0.000718874 0.999281
0.949143 0.050857

In the first row, the model predicts a probability of approximately 0.0007 that the sample belongs to class 0, and 0.9993 that it belongs to class 1. Therefore, the model predicts class 1 for this sample. In the second row, the model predicts a probability of 0.949 that the sample belongs to class 0, and 0.051 that it belongs to class 1. Hence, the model predicts class 0 for this sample.

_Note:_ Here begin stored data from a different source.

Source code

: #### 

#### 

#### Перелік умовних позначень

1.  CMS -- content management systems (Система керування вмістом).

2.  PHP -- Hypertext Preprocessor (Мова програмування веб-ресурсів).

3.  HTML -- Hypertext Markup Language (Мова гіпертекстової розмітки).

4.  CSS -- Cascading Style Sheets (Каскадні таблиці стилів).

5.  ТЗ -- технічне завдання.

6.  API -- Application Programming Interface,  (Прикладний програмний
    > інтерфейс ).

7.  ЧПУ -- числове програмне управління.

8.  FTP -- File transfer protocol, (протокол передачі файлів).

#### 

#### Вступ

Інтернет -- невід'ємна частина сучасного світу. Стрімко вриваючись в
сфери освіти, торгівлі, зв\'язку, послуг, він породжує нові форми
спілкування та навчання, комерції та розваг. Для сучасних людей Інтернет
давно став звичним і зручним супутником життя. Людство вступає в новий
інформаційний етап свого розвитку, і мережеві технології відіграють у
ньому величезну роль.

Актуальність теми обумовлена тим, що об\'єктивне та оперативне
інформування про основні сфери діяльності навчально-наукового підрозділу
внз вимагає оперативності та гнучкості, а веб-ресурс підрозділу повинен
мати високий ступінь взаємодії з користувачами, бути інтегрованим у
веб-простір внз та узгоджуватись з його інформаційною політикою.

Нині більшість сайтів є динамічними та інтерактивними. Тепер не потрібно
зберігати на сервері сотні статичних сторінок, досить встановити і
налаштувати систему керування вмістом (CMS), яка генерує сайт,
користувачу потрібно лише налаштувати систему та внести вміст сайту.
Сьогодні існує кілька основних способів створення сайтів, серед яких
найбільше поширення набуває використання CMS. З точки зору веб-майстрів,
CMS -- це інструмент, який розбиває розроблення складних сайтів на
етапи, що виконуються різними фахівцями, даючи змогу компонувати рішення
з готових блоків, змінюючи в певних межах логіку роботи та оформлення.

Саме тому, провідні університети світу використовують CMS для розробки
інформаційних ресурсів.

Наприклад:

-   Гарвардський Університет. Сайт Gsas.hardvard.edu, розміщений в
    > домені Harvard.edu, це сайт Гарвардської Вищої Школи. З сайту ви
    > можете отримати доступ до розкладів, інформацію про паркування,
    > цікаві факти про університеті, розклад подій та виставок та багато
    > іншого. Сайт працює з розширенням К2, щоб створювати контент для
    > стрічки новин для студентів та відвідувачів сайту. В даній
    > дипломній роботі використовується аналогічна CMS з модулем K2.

Each row of probabilities allows you to interpret the model's confidence in its predictions, enabling you to understand the likelihood of each sample belonging to a particular class.


Rules output file

This file contains the decision rules generated by the Gradient Boosting Decision Tree model. Each set of rules corresponds to a specific tree in the model, and these rules are used to identify the discriminant hyperplanes in the feature space during the Fidex algorithm.

File structure:

The file is organized into trees, with each tree containing a series of rules. Each tree contributes to the overall decision-making process in the Gradient Boosting model.

Rule structure:

Each rule consists of conditions on various attributes, followed by a score value. Let's break down this rule as an example:

Rule 1: X2<=0.8075000047683716 X0<=0.7166664898395538 X4<=0.5 -> value [1.69695588]
X2, X0, X4
These represent the variables from the dataset.
Rule 1
This indicates the rule number within the tree.
Conditions
The conditions are logical comparisons between a feature (X) and a threshold value (e.g., X1<=0.5). Multiple conditions are combined in a rule, and all conditions must be satisfied for the rule to apply.
Value
This represents the output value (or prediction) of the tree if the conditions of the rule are satisfied. The value is typically a contribution to the final prediction in the Gradient Boosting model.

Statistics file

This file contains accuracy on the training and testing sets. It offers a clear overview of the model’s performance across different datasets, helping to evaluate how well the model has learned and generalized to unseen data.

Accuracy
Indicates the proportion of correctly classified samples in each dataset (training or testing).